I have sales data and I want to cluster it based on similarity. The term similarity here focus on the pattern of peak, valley or the slope.
I have different scale on both side of time and sales. So some items might be very short on time, some very long, some very high in sales, or very low in sales. basically, i dont need to care about the magnitude difference or time difference. An item thats very short in time or low peak on sales, as long as it have similar pattern than to those who have same magnitude of sales or time length, should be in the same cluster.

Now what i have read so far is about DTW. However, i think it really doesnt fit to my problem which have different length on both time and sales. My understanding is, DTW could fix the time dimension, but if curve have different magnitude, then the distance would be very big.
my approach up to now is by scaling the 2 dimension into 0-1 so the curve have the same size on both sides of axis. then i encounter the problem with dtw because the discrete point on each curve is different. is this the right approach? if not, what should i do? Any direction would be helpful.
I'm using R to do this.
An initial attempt to find similarities may go something like this:
Standardize each time series - for each sales value, subtract the mean sales and divide by the standard deviation of the sales. Doing this is will help alleviate some of the sales scale differences across the time series.

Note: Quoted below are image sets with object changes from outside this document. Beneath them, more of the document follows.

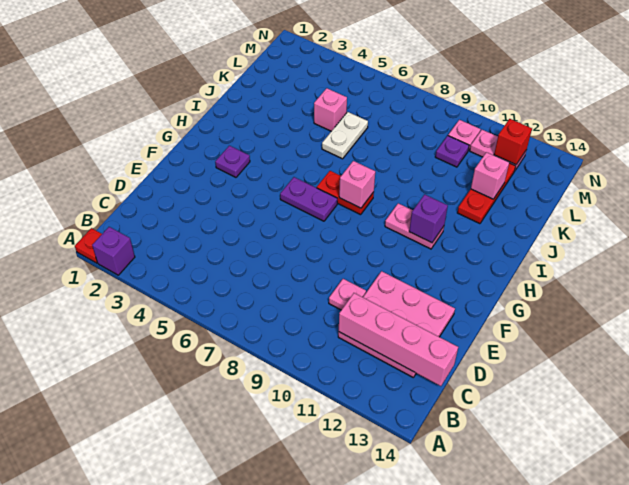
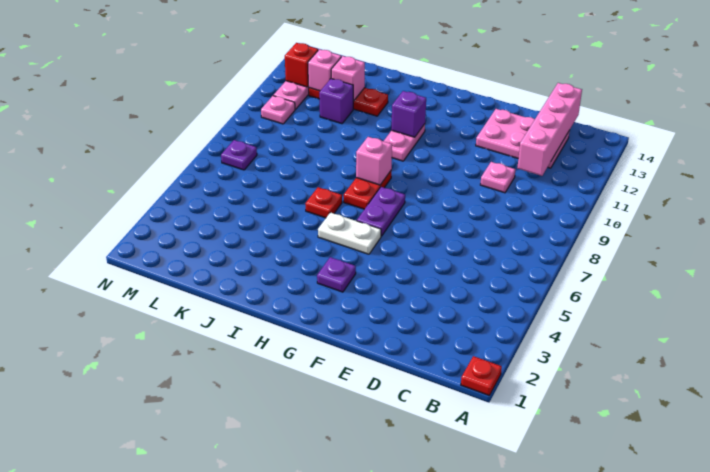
purple brick A2 level 1 -> purple brick K11 level 1
pink plate C11:E13 level 1 -> pink plate C12:E13 level 1
none -> red plate I6 level 1
white plate J6:K6 level 1 -> white plate G5:H5 level 1
pink brick K5 level 1 -> pink brick L12 level 2
purple plate L10 level 1 -> purple plate M7 level 1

Fit a polynomial - maybe start with degree 0 (the arithmetic mean of the series), and progress in terms 1, 2, 3, ... - and save the estimated coefficients for each series. These estimated coefficient values will be the data you use to determine similarity between time series. The key in choosing which polynomial degree to use is to balance generality (manifested as a tendency towards using lower degree polynomials) versus capturing features in the data (manifested as a tendency towards using higher degree polynomials). Note that the highest-degree polynomial you can use is constrained by the length (i.e., how many time indices) of the shortest time series. You may find cubic splines useful as well.

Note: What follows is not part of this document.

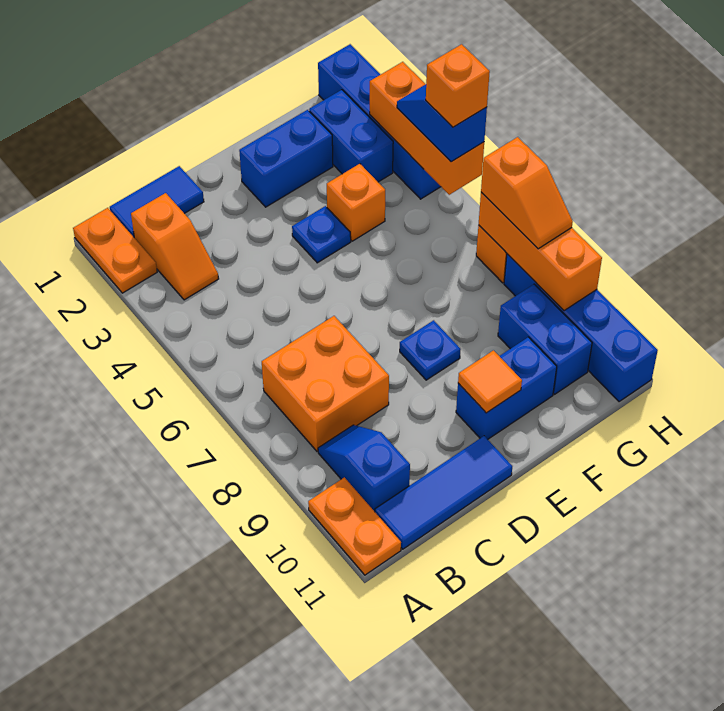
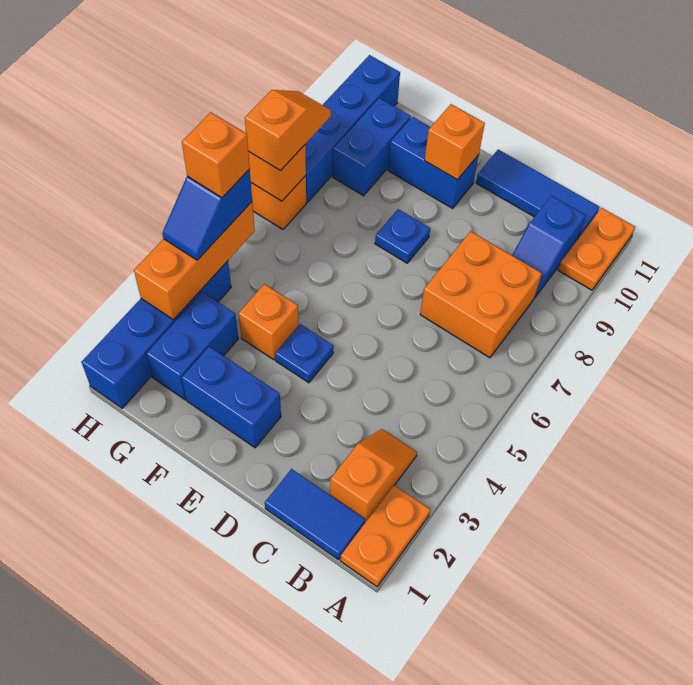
orange tile E10 level 2 -> orange brick E10 level 2
orange brick H7:H9 level 2 -> orange brick H7 level 2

Decide upon a distance function - Euclidean is simple and worth an initial try - and compute the pairwise Euclidean distances between time series where the estimated coefficients of each time series are the input vectors used.
Make sure to exclude any results of a time series's pairwise distance with itself (which will have a distance of 0). Without loss of generality, if time series B has the lowest distance from time series of all time series compared with A, then time series B is most 'similar' to A from the perspective of A.